A new study compiled by 24/7 Wall Street revealed that oil and gas extraction is the top economic driver in most western states. Using data from the U.S. Bureau of Economic Analysis, the study shows oil and gas as the number one industry behind government jobs in Colorado, New Mexico, North Dakota, Oklahoma, Wyoming and Texas.
Colorado had the most impactful data, showing a five-year gross domestic product (GDP) increase of 112%. In Oklahoma, the industry contributed more than $38 billion to the state economy, while Texas saw nearly $200 billion contributed to its economy. The industry in the Lone Star State grew nearly 60% over the five years surveyed, while the Sooner State saw an increase of 94%. New Mexico saw $11 billion in GDP, which was a 90% increase in production, while North Dakota saw an increase of 67%. The industry added $5 billion to the economy of Wyoming during the time frame studied. North Dakota experienced a 67% expansion.

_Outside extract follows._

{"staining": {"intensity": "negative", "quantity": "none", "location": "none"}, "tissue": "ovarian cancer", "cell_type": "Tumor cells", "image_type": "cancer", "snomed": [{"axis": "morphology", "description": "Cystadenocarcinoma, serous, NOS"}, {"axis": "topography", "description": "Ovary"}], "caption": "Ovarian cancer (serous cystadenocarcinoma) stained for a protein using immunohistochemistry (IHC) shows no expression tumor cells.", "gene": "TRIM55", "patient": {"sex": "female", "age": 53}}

The economic impact information revealed that the industry employs thousands of workers, many of whom make an average salary of more than $100,000 per year. The average salary in Oklahoma was $148,000 for the 18,000 workers employed in the state’s oil and gas sector, while in Colorado it was $184,000. New Mexico’s average salary was $109,000, while Wyoming workers averaged $134,000 per year compared to Wyoming’s $113,000. These salaries outpaced jobs in other non-producing states, such as Maryland, Massachusetts and Michigan where healthcare is king and the average salary is $60,000.
A recent report from the Federal Reserve Bank of Dallas also showed that while quantifying the economic benefits these states have experienced is a challenge, no one can deny that the GDP in these shale regions benefitted greatly from the recent increase in domestic production. The Fed went as far to report that there is good reason to believe that the shale boom added 1% to U.S. GDP in the years 2010 to 2015.
The Dallas Fed showed that Texas and North Dakota benefitted the most, with the latter’s output rising from 235,000 barrels per day at the start of 2010 to 1.4 million today. Likewise, production in Texas has risen from 1.1 million barrels to 5 million per day. The Lone Star State is responsible for more than half of the shale produced in the U.S. every day.
The report went on to state that the increased use of horizontal drilling and hydraulic fracturing has greatly impacted shale production, with total numbers increasing more than 7 million barrels a day from 2010 to 2019. Total domestic oil production has increased from 4.4 million barrels per day to 12.2 million.
The Fed also attributed the increase in domestic production to increased consumer spending, as the price of gas at the pump has fallen, allowing Americans more discretionary income to spend elsewhere.